In streams, bacteria living in sediments and on rock surfaces have a tremendous capacity to remove organic carbon from water and use these compounds to support their growth. As a result of bacterial activity, terrestrial carbon (from forests and soils) does not reach the ocean but is instead returned to the atmosphere as carbon dioxide.
To consume carbon, bacteria must take up nitrogen, phosphorus and other nutrients. So, in the act of removing carbon, stream bacteria also remove other elements from flowing waters. This is a good thing; human activities, such as overly intensive farming, have led to a great deal of nitrogen and phosphorus pollution.

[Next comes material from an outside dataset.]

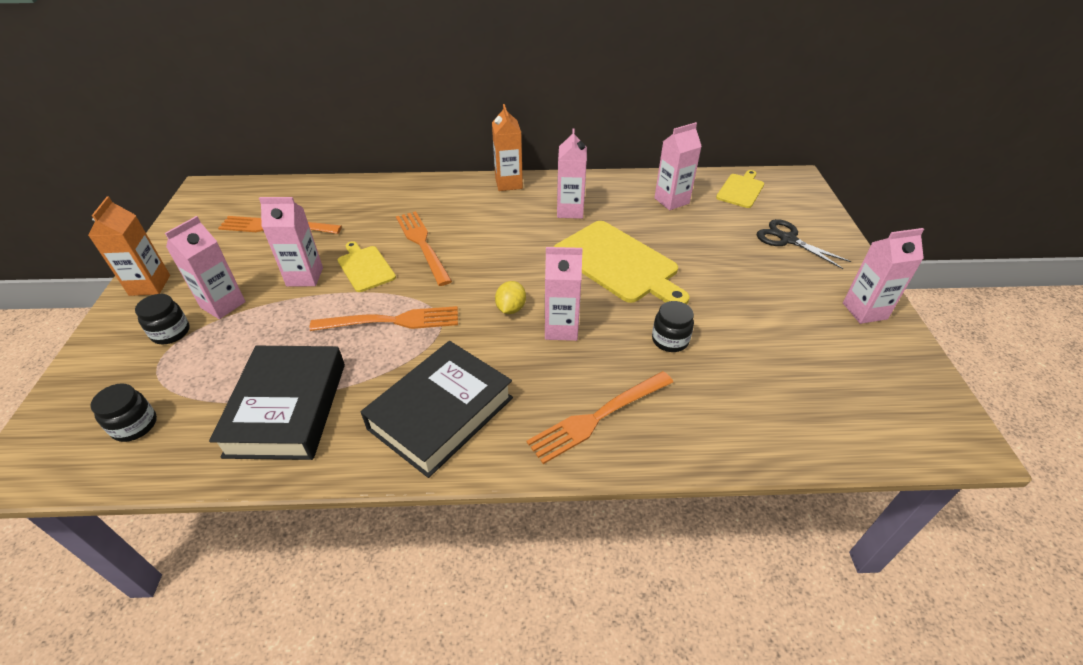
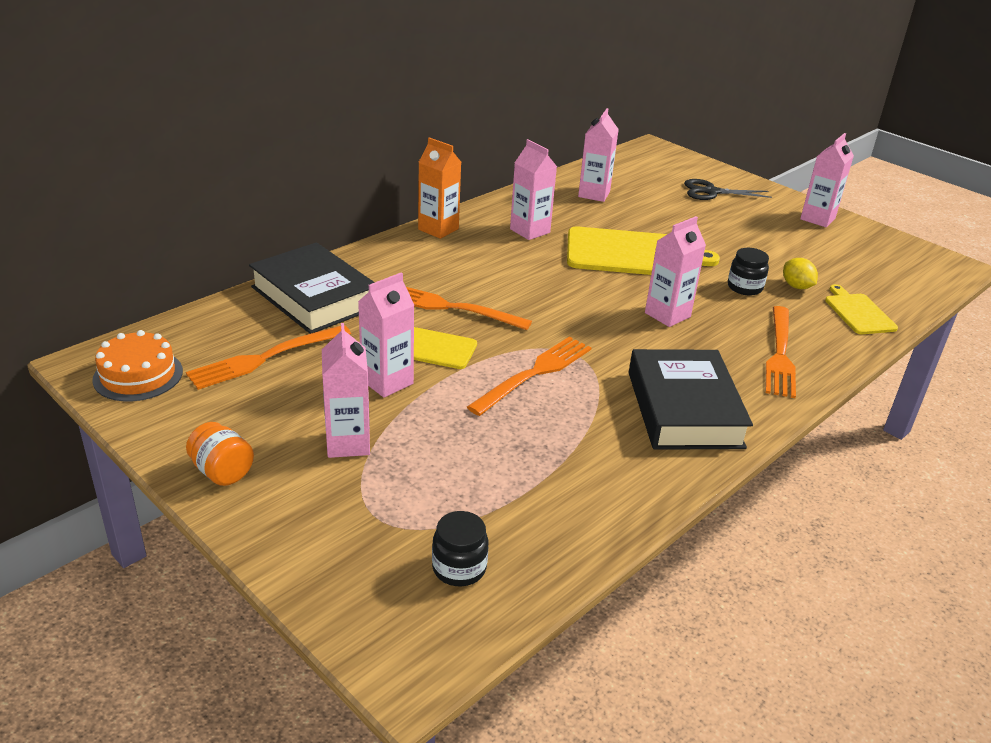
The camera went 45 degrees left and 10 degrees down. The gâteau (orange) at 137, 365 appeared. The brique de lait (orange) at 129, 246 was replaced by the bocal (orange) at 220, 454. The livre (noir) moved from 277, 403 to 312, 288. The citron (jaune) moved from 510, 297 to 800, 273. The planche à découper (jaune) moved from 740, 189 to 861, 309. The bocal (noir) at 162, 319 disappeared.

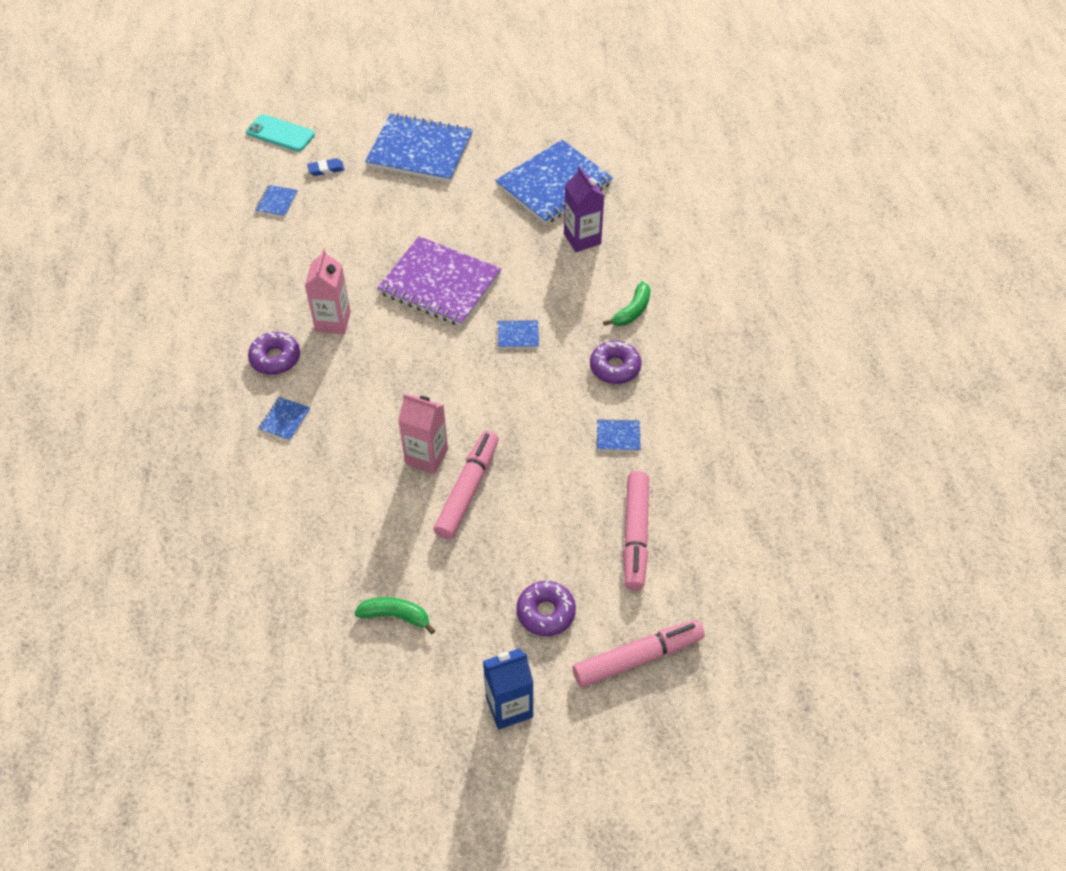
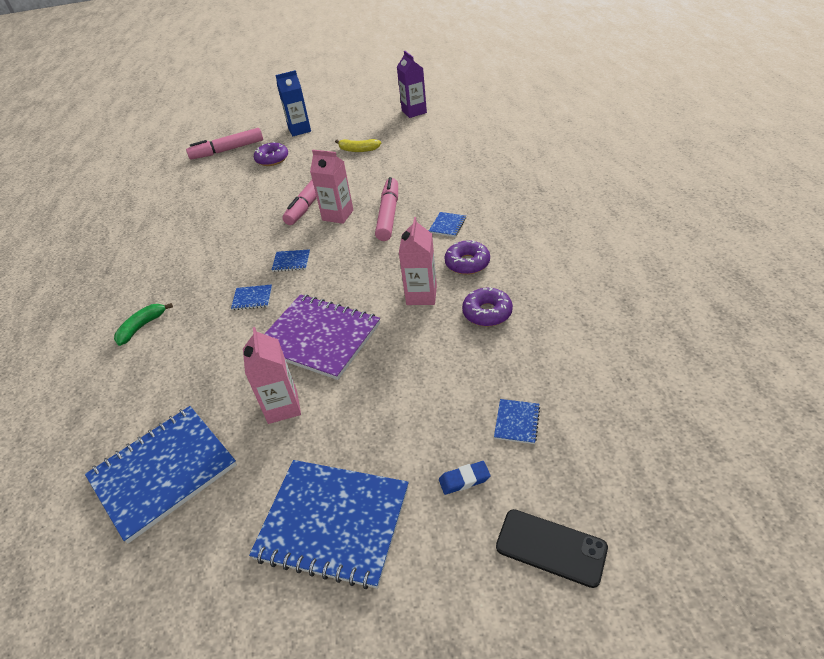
The camera went 175 degrees left and 10 degrees down. The brique de lait (rose) at 272, 375 appeared. The carnet (bleu) moved from 619, 435 to 290, 260. The banane (vert) at 394, 615 became the banane (jaune) at 358, 145. The feutre (rose) moved from 636, 530 to 386, 209. The brique de lait (violet) moved from 584, 209 to 412, 84. The beignet (violet) moved from 616, 362 to 487, 307. The téléphone (turquoise) at 280, 133 became the téléphone (noir) at 552, 548.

Through the use of tracer molecules, we know in many small streams a nitrate molecule only travels tens to hundreds of meters before it is removed by bottom-dwelling stream bacteria or algae. In the short term, nitrate from land is retained in the stream instead of being passed downstream to lakes, rivers, or eventually the ocean. This is very important for the health of coastal ecosystems.
Fertilizers pose problem
The movement of fertilizers from agricultural regions to coastal waters leads to a serious environmental problem called eutrophication. The harmful algal blooms and low oxygen levels common to eutrophic waters are a threat to fisheries. Nitrogen removal during stream transport can help moderate negative effects.
Stream backwaters, which slow water movement, provide an opportunity for microbes to transform nutrients. Reaches of streams with gravel bars and riffles allow water to permeate deeper sediments, further increasing contact between stream water and microbes and helping remove nutrients.
Revealing how streams cleanse water of harmful nutrients is more than an academic interest. Millions of dollars are spent each year trying to restore or improve streams with the primary goals of yielding more fish habitat or creating stream channels that don't erode or flood adjoining property. Creating characteristics that support microbial cleansing of stream water should be added to the multiple benefits to be derived from stream restoration efforts.
Policies intended to preserve high-quality streams and restore those that have suffered degradation must consider all of the ecosystem services streams provide.
Narrowly focusing on a single aspect will ultimately cause public dissatisfaction. Consider the quick fix often used for diverting floodwaters: smooth artificial channels. While such channels do divert water, they don't create ecosystems with nutrient-cleansing or habitat benefits.
Moving into the future, we will all benefit from careful planning that considers the benefits humans derive from fully functional streams. When we protect healthy streams, we also protect healthy downstream lakes and oceans.